Employee who was promoted at salary step one after the withdrawal of an offer of pay at step seven suffered no harm under any career service rule, ordinance or charter provision, and therefore appeal based on withdrawal of the initial offer was dismissed. In re Mallard, CSA 129-05, 3 (2/23/06) (decided under former §9-61).
Promoted employee suffered no harm by withdrawal of original offer of pay at step seven when he readily accepted a second offer at step one, which represented a 20% increase in pay, so there was no need for agency to entice him further. In re Mallard, CSA 129-05, 3 (2/23/06).
Involuntary demotion with attendant loss of pay is defined as a demotion initiated through discipline, disqualification, or in lieu of separation during probation. In re Sullivan, CSA 44-08 (Order 6/13/08).
Reclassification is not an involuntary demotion with attendant loss of pay under this section. In re Sullivan, CSA 44-08 (Order 6/13/08).
Demotion in lieu of layoff is involuntary, therefore pay is governed by the rule on pay for involuntary demotion. In re Rodriguez, CSA 106-04, 4-5 (3/2/05).
Demotion in lieu of lay-off is involuntary, and therefore pay upon demotion shall be set in accordance with rule governing involuntary demotion. In re Rodriguez, CSA 106-04, 4-5 (3/2/05) (decided under former §9-63).
The phrase “at the top of the growth sector in a pay range” refers to the pay range for the position to which the employee is demoted, not the position from which the employee was demoted. In re Rodriguez, CSA 106-04, 6 (3/2/05) (decided under former §9-63).
Sheriff’s Dept. Director’s claim to derive authority under this rule to appoint a major to acting division chief is without merit, as CSR 9 does not apply to employees in the Undersheriff pay schedule. In re Anderson, et al., CSA 61-10, 63-10, 66-10 & 67-10, 7 (12/22/10).
Rule does not contemplate additional pay for 6 days worked in a position out of appellant’s job classification. In re Van Dyck, CSA 143-05, 2 (Order 2/16/06) (decided under former §7-80).
This rule grants the career service board authority, in its sole discretion, to make a market adjustment in a pay practice or to create a temporary pay practice if certain conditions are met.

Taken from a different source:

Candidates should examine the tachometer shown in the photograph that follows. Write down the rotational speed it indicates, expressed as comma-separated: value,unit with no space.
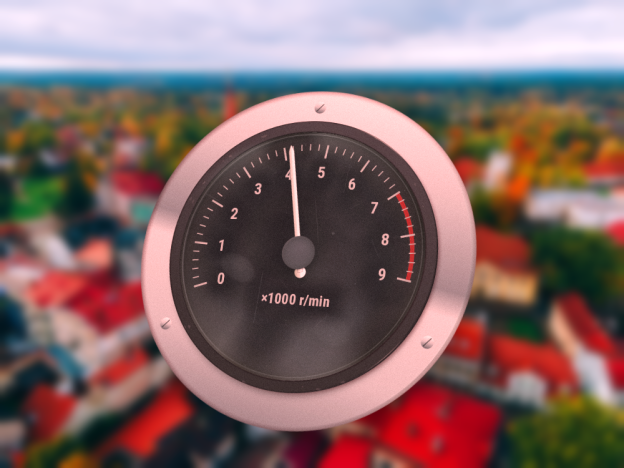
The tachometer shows 4200,rpm
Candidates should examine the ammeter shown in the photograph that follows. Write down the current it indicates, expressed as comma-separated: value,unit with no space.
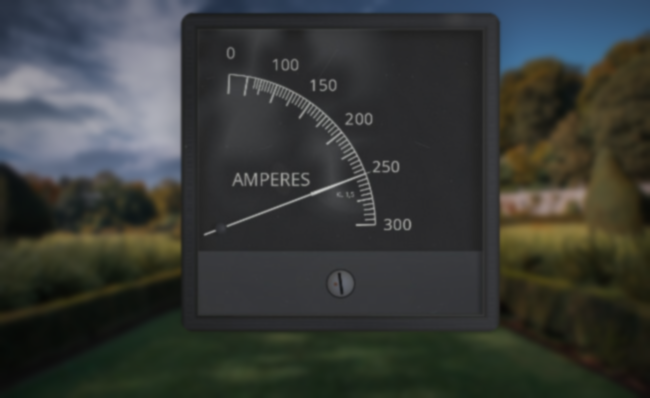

In re Anderson, et al., CSA 78-08 to 124-08 (Order 1/7/09).
Appeal of denial of pay adjustment based on hire of new employees at higher rate does not state a claim under § D of this rule, which grants CSB sole discretion to make market adjustments in pay practices. In re Anderson, et al., CSA 78-08 to 124-08 (Order 1/7/09).
Appeal of denial of pay adjustment based on hire of new employees at higher rate does not state a claim under § E of this rule, which grants CSA personnel director sole discretion to adjust pay within same pay grade for current employees in order to eliminate pay inequity. In re Anderson et al., CSA 78-08 to 124-08 (Order 1/7/09).
Where appellant filed no grievance, jurisdiction to appeal denial of equipment pay differential is absent. In re Chavez, CSA 09-06 (Order 3/6/06) (decided under former §9-92).
Payroll practice to pay salaried employees for 40 hours does not justify absences during a work schedule set by supervisor, or excuse failure to work a standard 40-hour work week. In re Martinez, CSA 10-17, 5 (7/19/17).
Appellant’s disagreement with her work schedule is not relevant to the claimed rule violations, which were proven by her unauthorized absences from work and deviations from her scheduled shift. In re Martinez, CSA 10-17, 5 (7/19/17).